L’InfectioTron vient compléter un dispositif d’équipements et met en lien une dizaine d’équipes de recherche travaillant sur la thématique des maladies infectieuses dans une approche « One Health » : une approche unique qui s’appuie sur l’étude de la santé humaine, de la santé animale et de la santé de l’environnement. Co-dirigé par Fabrice Vavre (LBBE), François-Loïc Cosset (CIRI), Fabienne Archer (IVPC) et Estelle Loukiadis (VetAgro Sup), ce projet a pour ambition d’offrir un environnement technique et scientifique pour le développement opérationnel des approches « One Health ». Il se répartit sur trois campus, pour autant d’angles d’attaque :

  • Le campus LyonTech – La Doua, pour une approche écologiste et évolutionniste
  • Le campus VetAgro Sup, pour une approche vétérinaire
  • Le Biodistrict Gerland, pour une approche mécanistique et clinique

L’ENS de Lyon investit ainsi dans la construction d’un bâtiment pour l’étude des pathogènes en milieu confiné.

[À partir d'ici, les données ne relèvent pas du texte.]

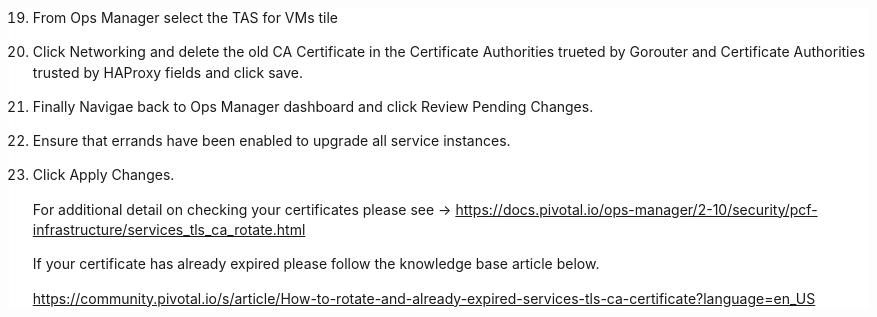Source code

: 19. From Ops Manager select the TAS for VMs tile

20. Click Networking and delete the old CA Certificate in the Certificate Authorities trueted by Gorouter and Certificate Authorities trusted by HAProxy fields and click save.  

21. Finally Navigae back to Ops Manager dashboard and click Review Pending Changes.   

22. Ensure that errands have been enabled to upgrade all service instances. 

23. Click Apply Changes.   


    For additional detail on checking your certificates 
    please see -> https://docs.pivotal.io/ops-manager/2-10/security/pcf-infrastructure/services_tls_ca_rotate.html
 

    If your certificate has already expired please follow the knowledge base article below. 
    
    https://community.pivotal.io/s/article/How-to-rotate-and-already-expired-services-tls-ca-certificate?language=en_US

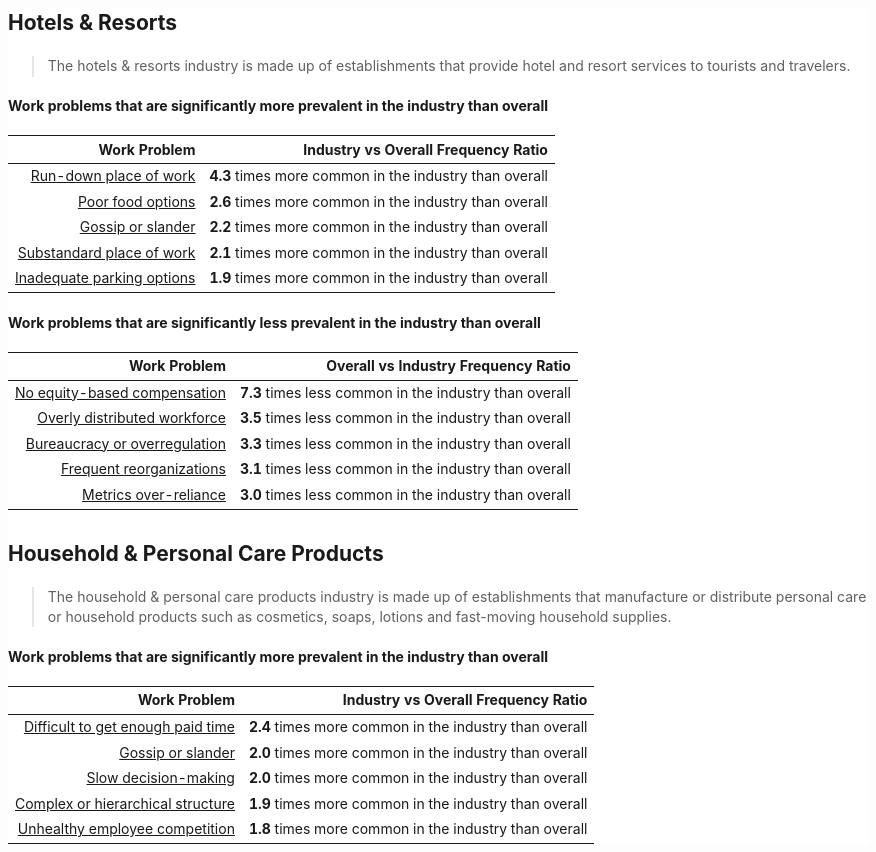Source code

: ## Hotels & Resorts
> The hotels & resorts industry is made up of establishments that provide hotel and resort services to tourists and travelers.

#### Work problems that are significantly __more__ prevalent in the industry than overall

| Work Problem | Industry vs Overall Frequency Ratio |
|-------------:|-------------------:|
| [ Run-down place of work ](../dimensions/work_organization.md#run-down-place-of-work) | __4.3__ times more common in the industry than overall |
| [ Poor food options ](../dimensions/rewards.md#poor-food-options) | __2.6__ times more common in the industry than overall |
| [ Gossip or slander ](../dimensions/culture.md#gossip-or-slander) | __2.2__ times more common in the industry than overall |
| [ Substandard place of work ](../dimensions/work_organization.md#substandard-place-of-work) | __2.1__ times more common in the industry than overall |
| [ Inadequate parking options ](../dimensions/work_organization.md#inadequate-parking-options) | __1.9__ times more common in the industry than overall |

#### Work problems that are significantly __less__ prevalent in the industry than overall

| Work Problem | Overall vs Industry Frequency Ratio |
|-------------:|-------------------:|
|  [ No equity-based compensation ](../dimensions/rewards.md#no-equity-based-compensation) | __7.3__ times less common in the industry than overall |
|  [ Overly distributed workforce ](../dimensions/business_performance.md#overly-distributed-workforce) | __3.5__ times less common in the industry than overall |
|  [ Bureaucracy or overregulation ](../dimensions/work_organization.md#bureaucracy-or-overregulation) | __3.3__ times less common in the industry than overall |
|  [ Frequent reorganizations ](../dimensions/strategy.md#frequent-reorganizations) | __3.1__ times less common in the industry than overall |
|  [ Metrics over-reliance ](../dimensions/strategy.md#metrics-over-reliance) | __3.0__ times less common in the industry than overall |

## Household & Personal Care Products
> The household & personal care products industry is made up of establishments that manufacture or distribute personal care or household products such as cosmetics, soaps, lotions and fast-moving household supplies.

#### Work problems that are significantly __more__ prevalent in the industry than overall

| Work Problem | Industry vs Overall Frequency Ratio |
|-------------:|-------------------:|
| [ Difficult to get enough paid time ](../dimensions/work_organization.md#difficult-to-get-enough-paid-time) | __2.4__ times more common in the industry than overall |
| [ Gossip or slander ](../dimensions/culture.md#gossip-or-slander) | __2.0__ times more common in the industry than overall |
| [ Slow decision-making ](../dimensions/leadership.md#slow-decision-making) | __2.0__ times more common in the industry than overall |
| [ Complex or hierarchical structure ](../dimensions/strategy.md#complex-or-hierarchical-structure) | __1.9__ times more common in the industry than overall |
| [ Unhealthy employee competition ](../dimensions/culture.md#unhealthy-employee-competition) | __1.8__ times more common in the industry than overall |
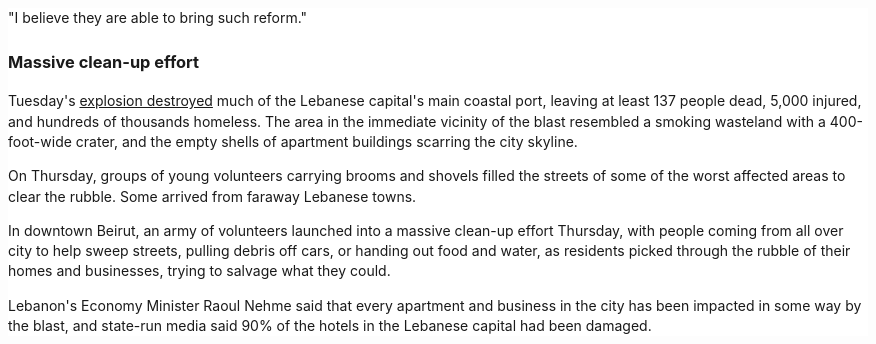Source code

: </div>

<div class="zn-body__paragraph">

"I believe they are able to bring such reform."

</div>

<div class="zn-body__paragraph">

### Massive clean-up effort

</div>

<div class="zn-body__paragraph">

Tuesday's [explosion
destroyed](https://edition.cnn.com/interactive/2020/08/middleeast/beirut-visual-guide/index.html)
much of the Lebanese capital's main coastal port, leaving at least 137
people dead, 5,000 injured, and hundreds of thousands homeless. The area
in the immediate vicinity of the blast resembled a smoking wasteland
with a 400-foot-wide crater, and the empty shells of apartment buildings
scarring the city skyline.

</div>

<div class="zn-body__paragraph">

On Thursday, groups of young volunteers carrying brooms and shovels
filled the streets of some of the worst affected areas to clear the
rubble. Some arrived from faraway Lebanese towns.

</div>

<div class="zn-body__paragraph">

In downtown Beirut, an army of volunteers launched into a massive
clean-up effort Thursday, with people coming from all over city to help
sweep streets, pulling debris off cars, or handing out food and water,
as residents picked through the rubble of their homes and businesses,
trying to salvage what they could.

</div>

<div class="zn-body__paragraph">

Lebanon's Economy Minister Raoul Nehme said that every apartment and
business in the city has been impacted in some way by the blast, and
state-run media said 90% of the hotels in the Lebanese capital had been
damaged.

</div>

<div class="el__embedded el__embedded--fullwidth">

<div class="element-raw appearance-fullwidth">

<div class="m-image-slider--1596638894374">

</div>
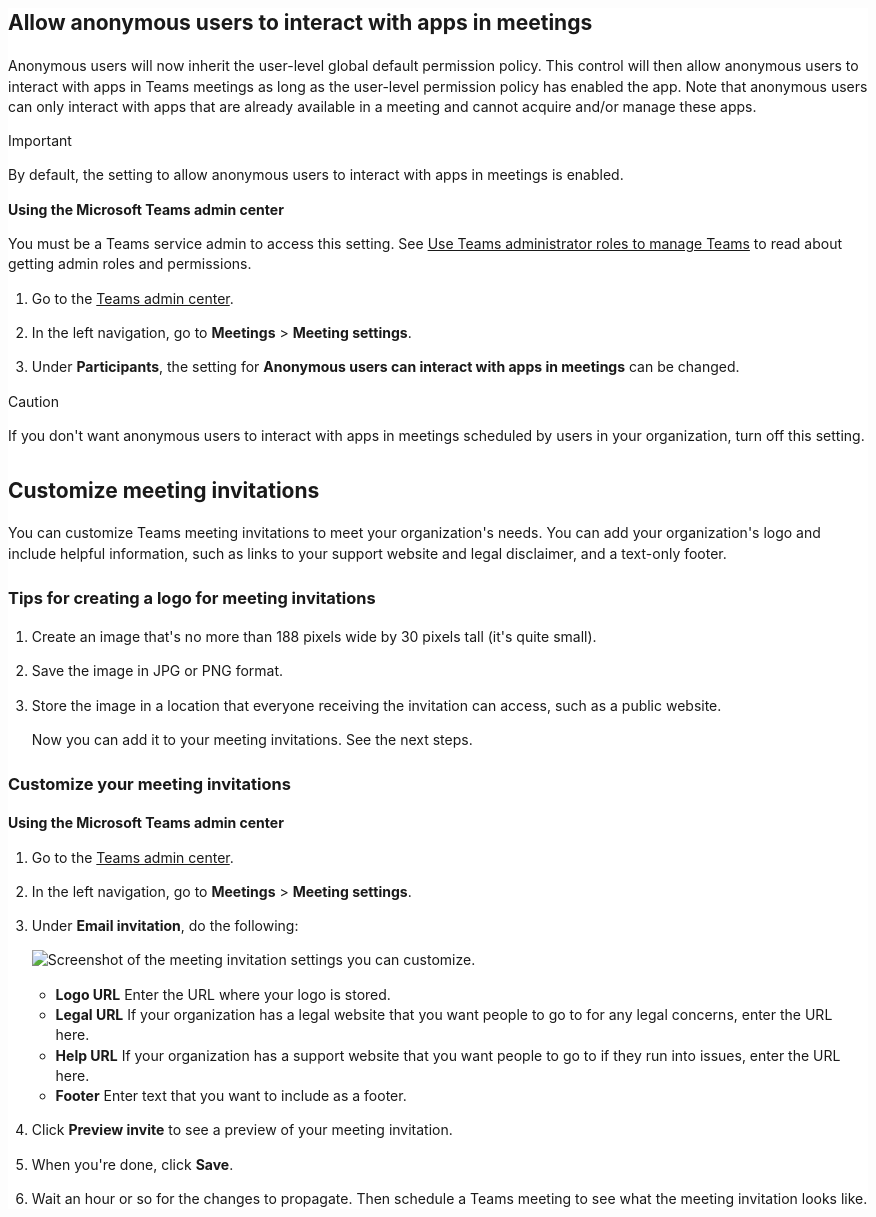 ## Allow anonymous users to interact with apps in meetings

Anonymous users will now inherit the user-level global default permission policy. This control will then allow anonymous users to interact with apps in Teams meetings as long as the user-level permission policy has enabled the app. Note that anonymous users can only interact with apps that are already available in a meeting and cannot acquire and/or manage these apps. 

> [!IMPORTANT]
> By default, the setting to allow anonymous users to interact with apps in meetings is enabled.

 **Using the Microsoft Teams admin center**

You must be a Teams service admin to access this setting. See [Use Teams administrator roles to manage Teams](./using-admin-roles.md) to read about getting admin roles and permissions.

1. Go to the [Teams admin center](https://admin.teams.microsoft.com).

2. In the left navigation, go to **Meetings** > **Meeting settings**.

3. Under **Participants**, the setting for **Anonymous users can interact with apps in meetings** can be changed.

> [!CAUTION]
> If you don't want anonymous users to interact with apps in meetings scheduled by users in your organization, turn off this setting.

## Customize meeting invitations

You can customize Teams meeting invitations to meet your organization's needs. You can add your organization's logo and include helpful information, such as links to your support website and legal disclaimer, and a text-only footer.

### Tips for creating a logo for meeting invitations  

1. Create an image that's no more than 188 pixels wide by 30 pixels tall (it's quite small).
2. Save the image in JPG or PNG format.
3. Store the image in a location that everyone receiving the invitation can access, such as a public website.

    Now you can add it to your meeting invitations. See the next steps.

### Customize your meeting invitations

 **Using the Microsoft Teams admin center**

1. Go to the [Teams admin center](https://admin.teams.microsoft.com).
2. In the left navigation, go to **Meetings** > **Meeting settings**.
3. Under **Email invitation**, do the following:

    ![Screenshot of the meeting invitation settings you can customize.](media/meeting-settings-invitation.png "Screenshot of the meeting invitation settings that you can customize for Teams meetings")

    - **Logo URL** Enter the URL where your logo is stored.
    - **Legal URL** If your organization has a legal website that you want people to go to for any legal concerns, enter the URL here.
    - **Help URL** If your organization has a support website that you want people to go to if they run into issues, enter the URL here.
    - **Footer** Enter text that you want to include as a footer.
4. Click **Preview invite** to see a preview of your meeting invitation.
5. When you're done, click **Save**.
6. Wait an hour or so for the changes to propagate. Then schedule a Teams meeting to see what the meeting invitation looks like.  
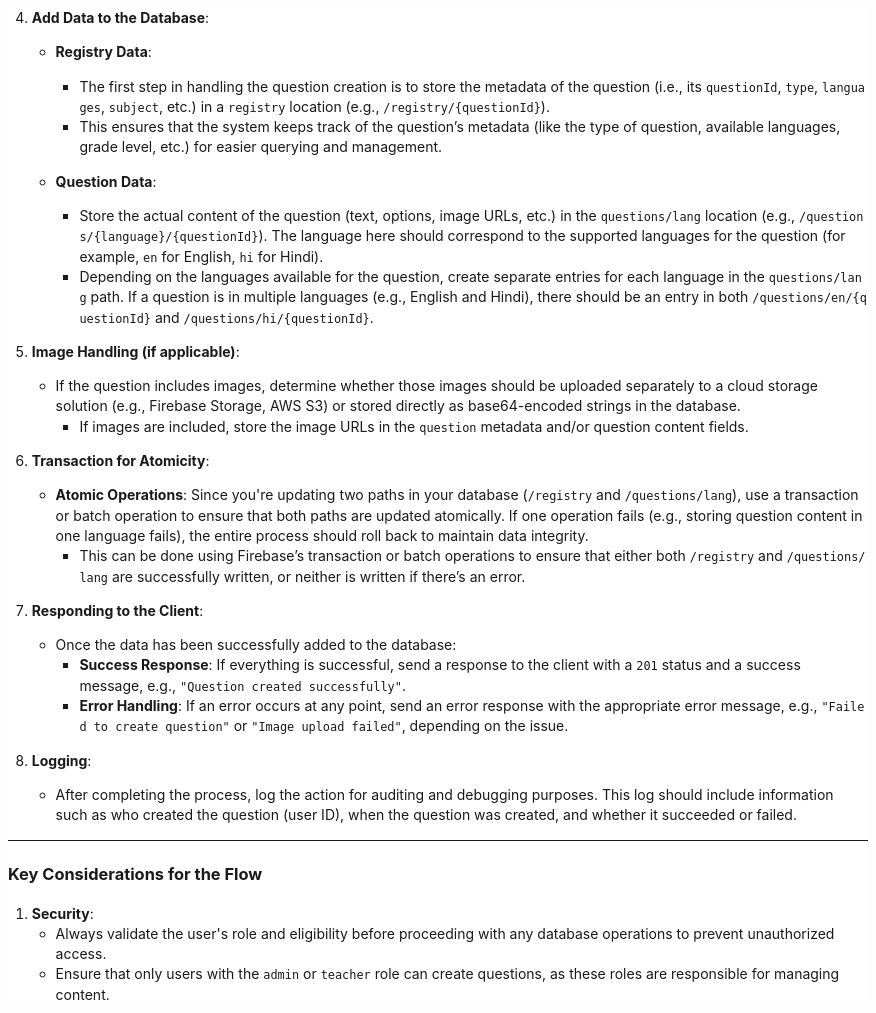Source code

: 4. **Add Data to the Database**:
   - **Registry Data**:
     - The first step in handling the question creation is to store the metadata of the question (i.e., its `questionId`, `type`, `languages`, `subject`, etc.) in a `registry` location (e.g., `/registry/{questionId}`).
     - This ensures that the system keeps track of the question’s metadata (like the type of question, available languages, grade level, etc.) for easier querying and management.
   
   - **Question Data**:
     - Store the actual content of the question (text, options, image URLs, etc.) in the `questions/lang` location (e.g., `/questions/{language}/{questionId}`). The language here should correspond to the supported languages for the question (for example, `en` for English, `hi` for Hindi).
     - Depending on the languages available for the question, create separate entries for each language in the `questions/lang` path. If a question is in multiple languages (e.g., English and Hindi), there should be an entry in both `/questions/en/{questionId}` and `/questions/hi/{questionId}`.

5. **Image Handling (if applicable)**:
   - If the question includes images, determine whether those images should be uploaded separately to a cloud storage solution (e.g., Firebase Storage, AWS S3) or stored directly as base64-encoded strings in the database.
     - If images are included, store the image URLs in the `question` metadata and/or question content fields.

6. **Transaction for Atomicity**:
   - **Atomic Operations**: Since you're updating two paths in your database (`/registry` and `/questions/lang`), use a transaction or batch operation to ensure that both paths are updated atomically. If one operation fails (e.g., storing question content in one language fails), the entire process should roll back to maintain data integrity.
     - This can be done using Firebase’s transaction or batch operations to ensure that either both `/registry` and `/questions/lang` are successfully written, or neither is written if there’s an error.

7. **Responding to the Client**:
   - Once the data has been successfully added to the database:
     - **Success Response**: If everything is successful, send a response to the client with a `201` status and a success message, e.g., `"Question created successfully"`.
     - **Error Handling**: If an error occurs at any point, send an error response with the appropriate error message, e.g., `"Failed to create question"` or `"Image upload failed"`, depending on the issue.

8. **Logging**:
   - After completing the process, log the action for auditing and debugging purposes. This log should include information such as who created the question (user ID), when the question was created, and whether it succeeded or failed.

---

### **Key Considerations for the Flow**

1. **Security**:
   - Always validate the user's role and eligibility before proceeding with any database operations to prevent unauthorized access.
   - Ensure that only users with the `admin` or `teacher` role can create questions, as these roles are responsible for managing content.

Ce bâtiment accueillera entre autres un équipement de cryotomographie électronique, technique d’imagerie permettant d’obtenir des détails sur les structures cellulaires complexes, par une restitution tridimensionnelle d’échantillons biologiques.

Les premières installations de l’InfectioTron seront opérationnelles fin 2022, l’ensemble des équipements disponibles en 2024.